Króciutko, jak to w telewizji śniadaniowej, w cyklu Eko Mama z Reni Jusis, porozmawialiśmy o tym, czy ojciec dziecka rzeczywiście MUSI być przy jego narodzinach. Rzadko kiedy ojciec dziecka ma odwagę przyznać, że poród to nie jest wydarzenie dla niego, niezależnie od przyczyn. Jest presja na mężczyzn w związku z ich obecnością przy porodzie, a niewielu, mimo swojej niechęci do uczestnictwa w porodzie, nie boi się o swoją więź z dzieckiem. Czasem to kobieta nie chce, żeby jej mężczyzna widział ją w sytuacji porodu, kiedy chce mieć w tym czasie blisko siebie doświadczoną kobietę.
Do obejrzenia
Nie twierdzę, że mężczyzna nie nadaje się na salę porodową- naprawdę wielu świetnie się sprawdza w takiej roli i to wspólne przeżycie wzmacnia ich wspólną więź i pomaga budować nową. WIelu tez, przy pewnym wsparciu jakie mogą otrzymać od położnej czy douli, bardzo dobrze odnajduje się w czasie porodu. Ale w momencie, gdy pojawia się cień wątpliwosci co do obecności na sali porodowej, czy to ze strony przyszłej matki czy ojca, warto się zatrzymac i nad tym zastanowić. Kobietę może wybijać z rytmu porodowego troska o nie potrafiącego sie odnależć na sali mężczyznę, jeśli nie będzie nikogo, kto ją w tym wyręczy- a to poród wydłuży i może skomplikować.

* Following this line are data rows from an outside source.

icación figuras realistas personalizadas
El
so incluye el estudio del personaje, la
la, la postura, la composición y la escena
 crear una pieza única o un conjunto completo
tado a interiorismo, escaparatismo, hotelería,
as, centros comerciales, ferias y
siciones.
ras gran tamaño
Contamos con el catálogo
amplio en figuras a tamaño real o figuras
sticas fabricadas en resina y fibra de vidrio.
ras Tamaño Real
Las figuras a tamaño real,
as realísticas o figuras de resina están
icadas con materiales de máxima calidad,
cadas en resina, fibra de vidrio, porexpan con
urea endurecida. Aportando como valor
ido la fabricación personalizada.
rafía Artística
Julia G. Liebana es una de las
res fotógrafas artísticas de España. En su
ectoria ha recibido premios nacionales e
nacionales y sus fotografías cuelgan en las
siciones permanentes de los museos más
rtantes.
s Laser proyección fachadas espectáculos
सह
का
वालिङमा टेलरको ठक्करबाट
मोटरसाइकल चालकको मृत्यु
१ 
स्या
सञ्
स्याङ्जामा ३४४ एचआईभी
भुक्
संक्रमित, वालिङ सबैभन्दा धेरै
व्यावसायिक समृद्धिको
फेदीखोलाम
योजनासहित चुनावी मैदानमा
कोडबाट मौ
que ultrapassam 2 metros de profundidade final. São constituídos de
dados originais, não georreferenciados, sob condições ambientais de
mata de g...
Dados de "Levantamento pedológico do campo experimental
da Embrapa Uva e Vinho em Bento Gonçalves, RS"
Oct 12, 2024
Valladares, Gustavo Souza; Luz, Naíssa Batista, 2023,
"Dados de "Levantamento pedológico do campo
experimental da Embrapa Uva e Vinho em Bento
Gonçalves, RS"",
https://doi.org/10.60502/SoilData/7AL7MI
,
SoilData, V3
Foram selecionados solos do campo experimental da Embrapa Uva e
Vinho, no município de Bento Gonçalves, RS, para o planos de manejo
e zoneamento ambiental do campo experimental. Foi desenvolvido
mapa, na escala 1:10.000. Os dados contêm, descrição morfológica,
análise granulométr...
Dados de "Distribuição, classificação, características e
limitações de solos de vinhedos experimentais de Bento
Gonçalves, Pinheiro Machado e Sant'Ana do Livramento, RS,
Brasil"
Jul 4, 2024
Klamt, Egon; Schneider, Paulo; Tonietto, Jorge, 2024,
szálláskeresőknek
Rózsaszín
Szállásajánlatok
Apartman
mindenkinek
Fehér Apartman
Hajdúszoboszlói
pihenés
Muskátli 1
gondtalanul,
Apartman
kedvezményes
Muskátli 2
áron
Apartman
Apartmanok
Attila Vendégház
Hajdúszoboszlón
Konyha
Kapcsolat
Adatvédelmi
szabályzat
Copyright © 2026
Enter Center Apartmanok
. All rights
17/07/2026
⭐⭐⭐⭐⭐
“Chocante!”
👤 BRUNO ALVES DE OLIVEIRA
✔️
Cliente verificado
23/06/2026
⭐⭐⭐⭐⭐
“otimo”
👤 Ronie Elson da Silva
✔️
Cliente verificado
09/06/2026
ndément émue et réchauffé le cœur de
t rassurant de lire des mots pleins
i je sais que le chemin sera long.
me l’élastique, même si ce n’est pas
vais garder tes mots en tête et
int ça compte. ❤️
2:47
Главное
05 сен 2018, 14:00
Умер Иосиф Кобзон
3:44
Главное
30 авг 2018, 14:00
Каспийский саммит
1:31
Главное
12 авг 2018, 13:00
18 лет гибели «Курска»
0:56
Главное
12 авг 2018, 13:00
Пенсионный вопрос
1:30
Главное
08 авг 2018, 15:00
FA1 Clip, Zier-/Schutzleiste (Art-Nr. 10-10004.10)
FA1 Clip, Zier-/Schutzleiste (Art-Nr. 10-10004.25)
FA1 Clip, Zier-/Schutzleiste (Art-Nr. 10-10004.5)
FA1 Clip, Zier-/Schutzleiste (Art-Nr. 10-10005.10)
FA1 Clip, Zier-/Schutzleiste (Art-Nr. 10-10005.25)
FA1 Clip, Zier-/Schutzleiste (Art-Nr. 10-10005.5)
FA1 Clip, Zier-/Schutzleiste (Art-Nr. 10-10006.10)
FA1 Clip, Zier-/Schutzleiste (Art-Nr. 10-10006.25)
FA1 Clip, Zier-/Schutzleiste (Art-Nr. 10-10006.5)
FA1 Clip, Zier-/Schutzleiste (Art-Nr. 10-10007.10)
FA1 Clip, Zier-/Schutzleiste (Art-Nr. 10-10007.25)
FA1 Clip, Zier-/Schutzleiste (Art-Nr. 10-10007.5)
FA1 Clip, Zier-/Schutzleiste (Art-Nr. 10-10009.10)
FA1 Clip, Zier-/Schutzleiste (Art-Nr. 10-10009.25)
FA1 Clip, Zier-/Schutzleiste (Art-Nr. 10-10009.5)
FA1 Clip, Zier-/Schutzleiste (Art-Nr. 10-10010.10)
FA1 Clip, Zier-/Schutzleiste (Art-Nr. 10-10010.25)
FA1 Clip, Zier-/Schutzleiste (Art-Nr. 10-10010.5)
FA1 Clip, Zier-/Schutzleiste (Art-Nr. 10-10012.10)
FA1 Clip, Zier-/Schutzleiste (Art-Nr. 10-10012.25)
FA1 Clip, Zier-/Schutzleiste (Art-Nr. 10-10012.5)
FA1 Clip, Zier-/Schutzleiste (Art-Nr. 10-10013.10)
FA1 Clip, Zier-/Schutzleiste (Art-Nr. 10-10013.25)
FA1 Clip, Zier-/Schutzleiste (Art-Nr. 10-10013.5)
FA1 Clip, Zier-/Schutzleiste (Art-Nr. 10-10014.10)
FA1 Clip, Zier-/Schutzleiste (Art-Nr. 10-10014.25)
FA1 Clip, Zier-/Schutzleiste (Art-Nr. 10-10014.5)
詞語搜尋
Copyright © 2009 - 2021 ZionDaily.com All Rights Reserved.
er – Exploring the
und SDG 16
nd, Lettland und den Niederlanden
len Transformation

W tej sytuacji świetnie sprawdziła by się doula na sali porodowej. Szkoda, że w obecnej rzeczywistości szpitalnej niezwykle rzadko jest taka możliwość. Może nadejdzie ten dzień, kiedy kobiety, które chcą skorzystać z usług douli, nie będą musiały wybierać między tatą a doulą.